[Extracted material Boundary: Start]
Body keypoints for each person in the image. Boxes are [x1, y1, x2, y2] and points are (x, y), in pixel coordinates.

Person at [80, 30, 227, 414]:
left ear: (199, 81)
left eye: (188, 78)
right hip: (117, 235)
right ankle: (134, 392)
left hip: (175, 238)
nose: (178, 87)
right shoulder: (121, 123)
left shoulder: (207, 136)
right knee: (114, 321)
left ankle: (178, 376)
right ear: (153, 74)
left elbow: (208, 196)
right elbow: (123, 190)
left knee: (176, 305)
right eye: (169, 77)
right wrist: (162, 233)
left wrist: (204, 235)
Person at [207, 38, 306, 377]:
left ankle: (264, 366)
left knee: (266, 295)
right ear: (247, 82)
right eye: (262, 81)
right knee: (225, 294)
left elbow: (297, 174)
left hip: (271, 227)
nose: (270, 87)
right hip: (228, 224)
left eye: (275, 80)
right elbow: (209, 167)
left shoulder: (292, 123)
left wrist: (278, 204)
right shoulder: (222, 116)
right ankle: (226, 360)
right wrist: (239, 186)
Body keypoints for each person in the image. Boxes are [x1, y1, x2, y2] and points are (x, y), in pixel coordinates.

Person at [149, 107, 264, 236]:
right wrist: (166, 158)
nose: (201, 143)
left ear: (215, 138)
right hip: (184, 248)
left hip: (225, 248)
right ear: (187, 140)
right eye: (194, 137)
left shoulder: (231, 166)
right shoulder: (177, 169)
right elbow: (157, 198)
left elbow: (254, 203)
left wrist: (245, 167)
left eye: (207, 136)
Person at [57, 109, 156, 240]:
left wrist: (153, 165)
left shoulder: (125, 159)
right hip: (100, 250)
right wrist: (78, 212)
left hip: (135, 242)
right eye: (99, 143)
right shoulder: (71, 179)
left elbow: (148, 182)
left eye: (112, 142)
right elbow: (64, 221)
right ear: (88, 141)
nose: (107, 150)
[Extracted material Boundary: End]
After locating the line with "right hip: (100, 250)", please repeat it and every line after it exactly, through the end of the data above.

Completed task:
right hip: (100, 250)
right wrist: (78, 212)
left hip: (135, 242)
right eye: (99, 143)
right shoulder: (71, 179)
left elbow: (148, 182)
left eye: (112, 142)
right elbow: (64, 221)
right ear: (88, 141)
nose: (107, 150)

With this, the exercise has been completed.